Rheino terdiam, wajahnya murung ketika tanpa sengaja mendengar ucapan Mama Lisha yang menyinggung soal PTN tersebut. Rheino sadar jika dulu ia pernah berencana akan masuk PTN sama Brighid bareng-bareng tapi kini ....

"Rheino, kamu jadi kuliah di Singapura 'kan? Ntar papa cariin rekomendasi tempat kuliah yang bagus ya buat kamu. Pokoknya semangat buat anak Papa," ucap Papa Herman dengan berbinar.

"Iya Pah," jawab Rheino pelan lalu kembali melanjutkan makannya.

"Mah, Pah, karena minggu depan udah ujian, boleh gak aku sementara waktu tinggal di rumah kita yang dulu? Aku pengin balik kesana," ucap Bri lirih seraya meletakkan sendok dan garpunya.

"Loh, Bri, kenapa? Apa rumah ini tidak nyaman buat kamu belajar?" tanya Papa Herman dengan wajah heran.

"Enggak Pah, aku seneng kok tinggal di sini. Hanya aja di rumah yang lama, masih ada buku-buku yang aku tinggalin dan itu cukup banyak. Jadi aku mohon ijin untuk pindah ke sana sementara waktu. Boleh 'kan Pah, Mah?"

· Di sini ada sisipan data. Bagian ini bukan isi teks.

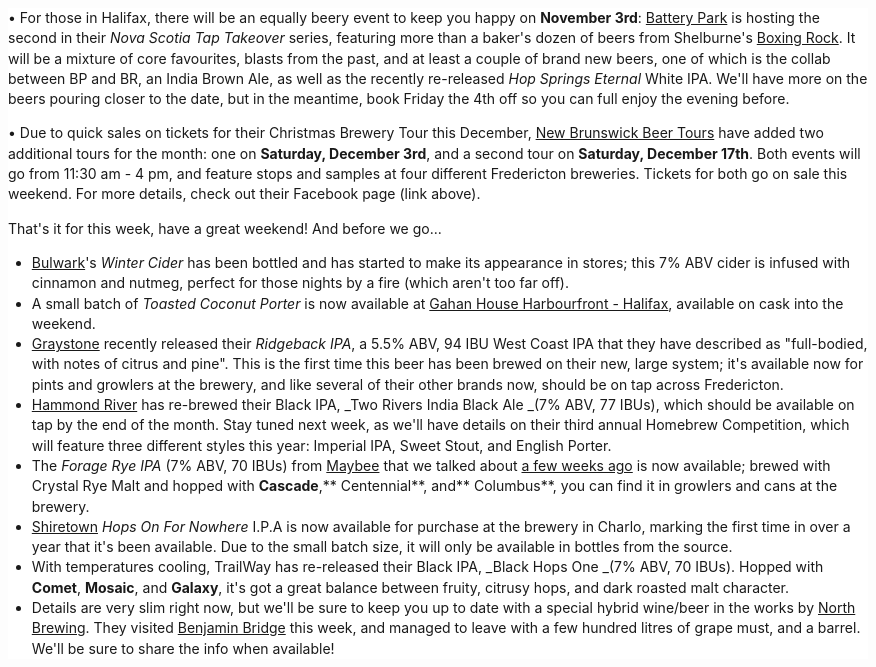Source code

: • For those in Halifax, there will be an equally beery event to keep you happy on **November 3rd**: [Battery Park](http://batterypark.ca/) is hosting the second in their _Nova Scotia Tap Takeover_ series, featuring more than a baker's dozen of beers from Shelburne's [Boxing Rock](http://www.boxingrock.ca/). It will be a mixture of core favourites, blasts from the past, and at least a couple of brand new beers, one of which is the collab between BP and BR, an India Brown Ale, as well as the recently re-released _Hop Springs Eternal_ White IPA. We'll have more on the beers pouring closer to the date, but in the meantime, book Friday the 4th off so you can full enjoy the evening before.

• Due to quick sales on tickets for their Christmas Brewery Tour this December, [New Brunswick Beer Tours](https://www.facebook.com/newbrunswickbeertours/) have added two additional tours for the month: one on **Saturday, December 3rd**, and a second tour on **Saturday, December 17th**. Both events will go from 11:30 am - 4 pm, and feature stops and samples at four different Fredericton breweries. Tickets for both go on sale this weekend. For more details, check out their Facebook page (link above).

That's it for this week, have a great weekend! And before we go...

- [Bulwark](http://www.bulwarkcider.com/)'s _Winter Cider_ has been bottled and has started to make its appearance in stores; this 7% ABV cider is infused with cinnamon and nutmeg, perfect for those nights by a fire (which aren't too far off).
- A small batch of _Toasted Coconut Porter_ is now available at [Gahan House Harbourfront - Halifax](http://halifax.gahan.ca/), available on cask into the weekend.
- [Graystone](http://graystonebrewing.com/) recently released their _Ridgeback IPA_, a 5.5% ABV, 94 IBU West Coast IPA that they have described as "full-bodied, with notes of citrus and pine". This is the first time this beer has been brewed on their new, large system; it's available now for pints and growlers at the brewery, and like several of their other brands now, should be on tap across Fredericton.
- [Hammond River](http://hrbrewing.ca/) has re-brewed their Black IPA, _Two Rivers India Black Ale _(7% ABV, 77 IBUs), which should be available on tap by the end of the month. Stay tuned next week, as we'll have details on their third annual Homebrew Competition, which will feature three different styles this year: Imperial IPA, Sweet Stout, and English Porter.
- The _Forage Rye IPA_ (7% ABV, 70 IBUs) from [Maybee](http://www.maybeebrew.com/) that we talked about [a few weeks ago](http://acbeerblog.ca/2016/09/30/friday-wrap-up-20160930/) is now available; brewed with Crystal Rye Malt and hopped with **Cascade**,** Centennial**, and** Columbus**, you can find it in growlers and cans at the brewery.
- [Shiretown](https://www.facebook.com/shiretown) _Hops On For Nowhere_ I.P.A is now available for purchase at the brewery in Charlo, marking the first time in over a year that it's been available. Due to the small batch size, it will only be available in bottles from the source.
- With temperatures cooling, TrailWay has re-released their Black IPA, _Black Hops One _(7% ABV, 70 IBUs). Hopped with **Comet**, **Mosaic**, and **Galaxy**, it's got a great balance between fruity, citrusy hops, and dark roasted malt character.
- Details are very slim right now, but we'll be sure to keep you up to date with a special hybrid wine/beer in the works by [North Brewing](http://www.northbrewing.ca/). They visited [Benjamin Bridge](https://www.benjaminbridge.com/) this week, and managed to leave with a few hundred litres of grape must, and a barrel. We'll be sure to share the info when available!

Papa Herman dan Mama Lisha saling pandang lalu menganggukkan kepala.

"Kembalilah kalo urusanmu udah selesai, Sayang. Bagaimanapun rumah itu adalah rumah kita juga. Pergilah jika kau merindukannya dan segera kembali jika kau sudah puas tinggal di sana. Kami akan selalu mendukung apapun keputusanmu."